Department of Pathology, Kansai Medical University, Hirakata, Osaka, 573-1191, Japan.
Department of Urology and Andrology, Kansai Medical University, Hirakata, Osaka, 573-1191, Japan.
Mod Pathol. 2022 Jun;35(6):816-824. doi: 10.1038/s41379-021-00982-9. Epub 2021 Nov 30.
The prognostic significance of an architectural grading system for clear cell renal cell carcinoma (ccRCC) has recently been demonstrated. The present study aimed to establish a vascularity-based architectural classification using the cohort of 436 patients with localized ccRCC who underwent extirpative surgery and correlated the findings with conventional pathologic factors, gene expression, and prognosis. First, we assessed architectural patterns in the highest-grade area on hematoxylin and eosin-stained slides, then separately evaluated our surrogate score for vascularity. We grouped nine architectural patterns into three categories based on the vascular network score. "Vascularity-based architectural classification" was defined: category 1: characterized by enrichment of the vascular network, including compact/small nested, macrocyst/microcystic, and tubular/acinar patterns; category 2: characterized by a widely spaced-out vascular network, including alveolar/large nested, thick trabecular/insular, papillary/pseudopapillary patterns; category 3: characterized by scattered vascularity without a vascular network, including solid sheets, rhabdoid and sarcomatoid patterns. Adverse pathological prognostic factors such as TNM stage, WHO/ISUP grade, and necrosis were significantly associated with category 3, followed by category 2 (all p < 0.001). We successfully validated the classification using The Cancer Genome Atlas (TCGA) cohort (n = 162), and RNA-sequencing data available from TCGA showed that the angiogenesis gene signature was significantly enriched in category 1 compared to categories 2 and 3, whereas the immune gene signature was significantly enriched in category 3 compared to categories 1 and 2. In univariate analysis, vascularity-based architectural classification showed the best accuracy in pathological prognostic factors for predicting recurrence-free survival (c-index = 0.786). The predictive accuracy of our model which integrated WHO/ISUP grade, necrosis, TNM stage, and vascularity-based architectural classification was greater than conventional risk models (c-index = 0.871 vs. 0.755-0.843). Our findings suggest that the vascularity-based architectural classification is prognostically useful and may help stratify patients appropriately for management based on their likelihood of post-surgical recurrence.

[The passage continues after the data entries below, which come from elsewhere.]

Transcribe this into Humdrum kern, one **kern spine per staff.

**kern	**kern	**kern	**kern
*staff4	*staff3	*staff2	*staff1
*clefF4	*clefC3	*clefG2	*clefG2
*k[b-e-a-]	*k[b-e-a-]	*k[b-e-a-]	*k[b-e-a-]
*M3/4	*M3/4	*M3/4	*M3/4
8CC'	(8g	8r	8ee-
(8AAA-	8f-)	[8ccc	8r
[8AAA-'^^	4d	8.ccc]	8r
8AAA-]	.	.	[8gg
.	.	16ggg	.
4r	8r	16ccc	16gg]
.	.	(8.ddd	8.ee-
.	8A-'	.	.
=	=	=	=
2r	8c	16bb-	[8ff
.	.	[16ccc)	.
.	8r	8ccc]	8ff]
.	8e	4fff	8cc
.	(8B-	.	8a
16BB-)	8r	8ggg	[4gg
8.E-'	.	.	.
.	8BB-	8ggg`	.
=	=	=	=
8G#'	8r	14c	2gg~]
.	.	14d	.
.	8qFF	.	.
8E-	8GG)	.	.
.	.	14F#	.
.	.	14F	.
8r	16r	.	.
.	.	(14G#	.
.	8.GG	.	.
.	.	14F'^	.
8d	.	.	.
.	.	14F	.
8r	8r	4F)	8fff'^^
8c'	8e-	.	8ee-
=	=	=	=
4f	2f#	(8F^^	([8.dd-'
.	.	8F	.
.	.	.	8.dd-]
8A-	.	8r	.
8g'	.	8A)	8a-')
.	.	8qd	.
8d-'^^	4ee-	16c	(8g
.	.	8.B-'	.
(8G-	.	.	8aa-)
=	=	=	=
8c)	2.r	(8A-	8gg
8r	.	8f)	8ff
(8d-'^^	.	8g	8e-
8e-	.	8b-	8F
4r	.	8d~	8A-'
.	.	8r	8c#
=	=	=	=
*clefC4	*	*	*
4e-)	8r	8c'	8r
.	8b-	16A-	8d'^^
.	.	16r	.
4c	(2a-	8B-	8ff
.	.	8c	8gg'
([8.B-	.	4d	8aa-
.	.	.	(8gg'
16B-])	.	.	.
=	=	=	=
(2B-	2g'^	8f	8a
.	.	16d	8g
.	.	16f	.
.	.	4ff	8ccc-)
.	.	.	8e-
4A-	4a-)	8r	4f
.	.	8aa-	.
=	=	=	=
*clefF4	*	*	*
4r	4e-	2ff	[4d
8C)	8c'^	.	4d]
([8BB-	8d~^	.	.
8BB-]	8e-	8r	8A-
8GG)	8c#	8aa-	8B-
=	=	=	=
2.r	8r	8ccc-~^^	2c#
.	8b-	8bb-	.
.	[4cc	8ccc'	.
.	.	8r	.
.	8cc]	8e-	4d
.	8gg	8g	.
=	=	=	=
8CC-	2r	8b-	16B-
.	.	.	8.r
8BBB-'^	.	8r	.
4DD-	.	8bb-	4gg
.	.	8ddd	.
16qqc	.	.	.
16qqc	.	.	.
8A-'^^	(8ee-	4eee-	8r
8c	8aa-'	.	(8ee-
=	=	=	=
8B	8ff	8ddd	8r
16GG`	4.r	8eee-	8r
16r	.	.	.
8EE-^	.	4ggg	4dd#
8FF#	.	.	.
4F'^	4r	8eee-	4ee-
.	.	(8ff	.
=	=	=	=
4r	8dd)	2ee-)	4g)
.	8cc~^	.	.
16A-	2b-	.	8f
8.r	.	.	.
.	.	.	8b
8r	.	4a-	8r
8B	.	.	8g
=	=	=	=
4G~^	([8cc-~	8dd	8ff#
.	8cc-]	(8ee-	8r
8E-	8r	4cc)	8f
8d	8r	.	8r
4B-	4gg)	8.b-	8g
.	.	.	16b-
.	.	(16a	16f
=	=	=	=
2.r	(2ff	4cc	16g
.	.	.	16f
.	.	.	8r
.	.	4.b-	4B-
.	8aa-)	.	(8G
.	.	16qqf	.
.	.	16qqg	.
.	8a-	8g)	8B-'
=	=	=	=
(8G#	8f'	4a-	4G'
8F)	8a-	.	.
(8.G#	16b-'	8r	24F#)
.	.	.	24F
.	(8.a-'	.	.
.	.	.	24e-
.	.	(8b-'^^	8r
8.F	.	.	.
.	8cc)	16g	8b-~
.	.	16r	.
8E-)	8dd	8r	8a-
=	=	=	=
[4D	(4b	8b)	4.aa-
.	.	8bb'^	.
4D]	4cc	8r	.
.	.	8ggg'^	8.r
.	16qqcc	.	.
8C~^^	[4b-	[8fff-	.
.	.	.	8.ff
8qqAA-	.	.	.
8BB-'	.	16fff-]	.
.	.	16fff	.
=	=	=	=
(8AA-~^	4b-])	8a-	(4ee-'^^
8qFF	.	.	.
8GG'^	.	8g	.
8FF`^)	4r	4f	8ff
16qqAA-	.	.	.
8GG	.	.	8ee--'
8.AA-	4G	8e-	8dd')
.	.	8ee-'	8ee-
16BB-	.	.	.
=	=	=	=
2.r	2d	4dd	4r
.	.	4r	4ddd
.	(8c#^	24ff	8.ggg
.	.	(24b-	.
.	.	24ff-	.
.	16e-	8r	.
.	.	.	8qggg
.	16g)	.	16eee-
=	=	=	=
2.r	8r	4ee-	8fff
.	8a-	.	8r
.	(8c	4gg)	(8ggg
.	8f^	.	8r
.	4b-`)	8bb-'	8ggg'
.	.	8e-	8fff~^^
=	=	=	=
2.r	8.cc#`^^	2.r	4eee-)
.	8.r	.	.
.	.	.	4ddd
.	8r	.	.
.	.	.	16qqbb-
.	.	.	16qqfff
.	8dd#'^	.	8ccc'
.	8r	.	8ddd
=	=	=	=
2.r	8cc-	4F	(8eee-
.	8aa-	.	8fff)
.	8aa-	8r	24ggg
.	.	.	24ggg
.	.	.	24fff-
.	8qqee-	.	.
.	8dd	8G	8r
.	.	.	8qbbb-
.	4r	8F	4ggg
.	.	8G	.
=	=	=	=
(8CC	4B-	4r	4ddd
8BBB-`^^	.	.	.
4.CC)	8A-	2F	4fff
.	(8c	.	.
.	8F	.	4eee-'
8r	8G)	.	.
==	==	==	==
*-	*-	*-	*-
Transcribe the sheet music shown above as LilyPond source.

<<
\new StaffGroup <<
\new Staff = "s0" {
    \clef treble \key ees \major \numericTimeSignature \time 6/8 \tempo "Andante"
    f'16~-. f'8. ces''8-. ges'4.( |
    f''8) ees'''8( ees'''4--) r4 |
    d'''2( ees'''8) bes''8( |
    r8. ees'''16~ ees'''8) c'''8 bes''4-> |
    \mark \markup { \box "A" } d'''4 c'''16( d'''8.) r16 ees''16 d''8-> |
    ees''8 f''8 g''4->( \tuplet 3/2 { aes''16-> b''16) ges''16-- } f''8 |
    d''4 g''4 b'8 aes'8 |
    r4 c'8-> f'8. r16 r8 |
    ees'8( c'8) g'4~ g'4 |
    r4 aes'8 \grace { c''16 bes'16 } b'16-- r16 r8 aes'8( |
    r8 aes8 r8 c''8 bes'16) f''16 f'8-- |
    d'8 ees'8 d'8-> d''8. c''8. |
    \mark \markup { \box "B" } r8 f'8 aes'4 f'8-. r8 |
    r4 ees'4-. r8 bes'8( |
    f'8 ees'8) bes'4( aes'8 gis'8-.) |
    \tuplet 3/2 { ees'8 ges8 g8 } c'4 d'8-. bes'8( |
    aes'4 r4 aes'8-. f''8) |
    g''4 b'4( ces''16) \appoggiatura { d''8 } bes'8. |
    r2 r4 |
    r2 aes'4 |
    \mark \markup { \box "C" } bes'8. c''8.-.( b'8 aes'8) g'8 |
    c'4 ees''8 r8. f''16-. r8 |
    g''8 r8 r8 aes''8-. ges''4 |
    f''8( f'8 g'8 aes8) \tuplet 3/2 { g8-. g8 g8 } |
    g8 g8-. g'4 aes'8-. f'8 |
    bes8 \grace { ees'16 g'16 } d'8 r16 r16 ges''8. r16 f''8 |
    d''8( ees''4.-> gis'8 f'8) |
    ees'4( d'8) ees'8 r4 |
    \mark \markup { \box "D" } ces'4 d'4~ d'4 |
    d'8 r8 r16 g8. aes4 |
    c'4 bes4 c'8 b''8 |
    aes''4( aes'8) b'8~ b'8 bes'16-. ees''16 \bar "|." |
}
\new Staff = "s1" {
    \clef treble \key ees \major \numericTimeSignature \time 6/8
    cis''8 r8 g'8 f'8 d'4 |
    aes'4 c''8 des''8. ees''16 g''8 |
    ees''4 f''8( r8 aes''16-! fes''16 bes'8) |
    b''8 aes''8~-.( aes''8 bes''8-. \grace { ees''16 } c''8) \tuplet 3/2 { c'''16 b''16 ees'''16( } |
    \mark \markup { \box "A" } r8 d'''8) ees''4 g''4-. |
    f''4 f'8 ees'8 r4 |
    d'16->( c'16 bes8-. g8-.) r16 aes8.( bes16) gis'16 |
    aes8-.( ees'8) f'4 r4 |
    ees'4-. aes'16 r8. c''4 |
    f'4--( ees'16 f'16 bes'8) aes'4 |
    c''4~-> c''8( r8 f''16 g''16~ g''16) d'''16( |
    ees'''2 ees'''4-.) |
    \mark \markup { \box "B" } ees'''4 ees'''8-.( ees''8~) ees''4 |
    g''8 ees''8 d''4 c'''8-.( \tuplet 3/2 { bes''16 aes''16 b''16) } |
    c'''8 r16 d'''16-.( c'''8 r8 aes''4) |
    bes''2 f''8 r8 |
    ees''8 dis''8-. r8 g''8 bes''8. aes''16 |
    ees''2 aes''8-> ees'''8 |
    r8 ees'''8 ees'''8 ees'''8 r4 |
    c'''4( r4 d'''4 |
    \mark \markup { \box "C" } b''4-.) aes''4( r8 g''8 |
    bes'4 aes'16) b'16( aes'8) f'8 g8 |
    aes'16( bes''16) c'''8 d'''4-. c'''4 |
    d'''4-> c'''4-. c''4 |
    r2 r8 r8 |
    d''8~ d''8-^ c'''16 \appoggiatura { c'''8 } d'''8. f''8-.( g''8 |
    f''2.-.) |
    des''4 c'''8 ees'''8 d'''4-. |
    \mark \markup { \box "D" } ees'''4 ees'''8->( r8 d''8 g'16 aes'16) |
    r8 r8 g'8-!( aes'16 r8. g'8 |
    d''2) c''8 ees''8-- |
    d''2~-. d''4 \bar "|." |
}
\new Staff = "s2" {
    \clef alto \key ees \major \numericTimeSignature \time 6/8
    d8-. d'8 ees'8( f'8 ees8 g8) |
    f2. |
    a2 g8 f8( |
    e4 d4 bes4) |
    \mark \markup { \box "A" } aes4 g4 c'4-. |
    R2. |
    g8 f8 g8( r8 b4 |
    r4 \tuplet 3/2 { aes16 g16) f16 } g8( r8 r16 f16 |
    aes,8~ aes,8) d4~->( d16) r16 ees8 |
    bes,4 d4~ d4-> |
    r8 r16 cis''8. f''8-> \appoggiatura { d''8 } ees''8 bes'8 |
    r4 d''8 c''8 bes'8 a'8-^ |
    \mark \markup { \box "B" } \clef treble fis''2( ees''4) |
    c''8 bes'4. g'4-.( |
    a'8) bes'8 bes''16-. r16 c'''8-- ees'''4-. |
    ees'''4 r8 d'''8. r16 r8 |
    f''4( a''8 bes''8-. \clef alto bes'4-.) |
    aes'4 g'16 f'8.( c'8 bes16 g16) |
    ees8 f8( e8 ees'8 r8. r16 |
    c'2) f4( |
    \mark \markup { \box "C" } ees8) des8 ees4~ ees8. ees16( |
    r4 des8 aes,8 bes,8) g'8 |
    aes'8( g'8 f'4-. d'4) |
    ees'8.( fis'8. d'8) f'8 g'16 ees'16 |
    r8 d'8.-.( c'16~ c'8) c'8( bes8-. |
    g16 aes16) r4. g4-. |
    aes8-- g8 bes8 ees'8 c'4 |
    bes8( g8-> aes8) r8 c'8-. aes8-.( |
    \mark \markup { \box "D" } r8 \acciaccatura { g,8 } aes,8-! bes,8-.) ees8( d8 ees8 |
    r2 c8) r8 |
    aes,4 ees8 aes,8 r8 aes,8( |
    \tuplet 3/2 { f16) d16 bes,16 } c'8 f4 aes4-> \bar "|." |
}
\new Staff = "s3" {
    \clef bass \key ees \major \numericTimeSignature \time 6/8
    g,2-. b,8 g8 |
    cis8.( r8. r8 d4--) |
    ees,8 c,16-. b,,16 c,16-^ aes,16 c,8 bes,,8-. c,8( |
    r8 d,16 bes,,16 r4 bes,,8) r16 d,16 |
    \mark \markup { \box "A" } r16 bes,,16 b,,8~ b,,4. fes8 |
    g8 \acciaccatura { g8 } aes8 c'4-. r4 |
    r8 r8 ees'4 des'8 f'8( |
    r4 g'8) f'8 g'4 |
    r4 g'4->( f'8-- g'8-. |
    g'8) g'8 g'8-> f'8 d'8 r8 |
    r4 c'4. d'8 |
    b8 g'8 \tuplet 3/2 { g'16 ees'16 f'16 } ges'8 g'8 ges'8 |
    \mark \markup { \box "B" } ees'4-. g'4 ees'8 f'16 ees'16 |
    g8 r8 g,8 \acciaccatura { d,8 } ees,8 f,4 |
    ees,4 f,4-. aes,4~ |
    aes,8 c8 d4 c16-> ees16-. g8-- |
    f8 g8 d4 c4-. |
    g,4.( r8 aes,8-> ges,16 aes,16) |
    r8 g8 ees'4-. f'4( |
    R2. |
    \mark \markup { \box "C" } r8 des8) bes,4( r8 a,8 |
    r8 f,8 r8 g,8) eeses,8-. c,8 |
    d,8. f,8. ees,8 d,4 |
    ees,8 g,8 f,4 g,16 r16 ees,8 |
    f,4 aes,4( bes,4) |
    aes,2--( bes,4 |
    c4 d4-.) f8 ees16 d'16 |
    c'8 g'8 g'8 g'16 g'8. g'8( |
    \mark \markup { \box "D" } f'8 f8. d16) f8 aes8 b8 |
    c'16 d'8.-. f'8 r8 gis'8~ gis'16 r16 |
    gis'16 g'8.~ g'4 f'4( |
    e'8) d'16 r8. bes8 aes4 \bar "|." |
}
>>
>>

目前已经证明,用于透明细胞肾细胞癌(ccRCC)的建筑分级系统具有预后意义。本研究旨在使用接受根治性手术的 436 名局限性 ccRCC 患者队列建立一种基于血管生成的建筑分类,并将这些发现与传统病理因素、基因表达和预后相关联。首先,我们评估了苏木精和伊红染色切片上高级别区域的结构模式,然后分别评估了我们的血管生成替代评分。我们根据血管网络评分将 9 种结构模式分为 3 类。“基于血管生成的建筑分类”定义为:类别 1:富含血管网络,包括致密/小巢状、大囊/微囊状和管状/腺泡状模式;类别 2:血管网络分布广泛,包括肺泡/大巢状、厚小梁/胰岛状、乳头/假乳头状模式;类别 3:无血管网络的散在血管性,包括实性片状、横纹肌样和肉瘤样模式。不良的病理预后因素,如 TNM 分期、WHO/ISUP 分级和坏死,与类别 3显著相关,其次是类别 2(均 p<0.001)。我们使用癌症基因组图谱(TCGA)队列(n=162)成功验证了该分类,并且 TCGA 提供的 RNA 测序数据显示,与类别 2 和 3 相比,类别 1 中血管生成基因特征显著富集,而与类别 1 和 2 相比,免疫基因特征在类别 3 中显著富集。在单因素分析中,基于血管生成的建筑分类在预测无复发生存率方面对病理预后因素的准确性最高(c 指数=0.786)。我们的模型整合了 WHO/ISUP 分级、坏死、TNM 分期和基于血管生成的建筑分类,其预测准确性大于传统风险模型(c 指数=0.871 与 0.755-0.843)。我们的研究结果表明,基于血管生成的建筑分类具有预后意义,并且可能有助于根据患者术后复发的可能性对其进行适当的分层管理。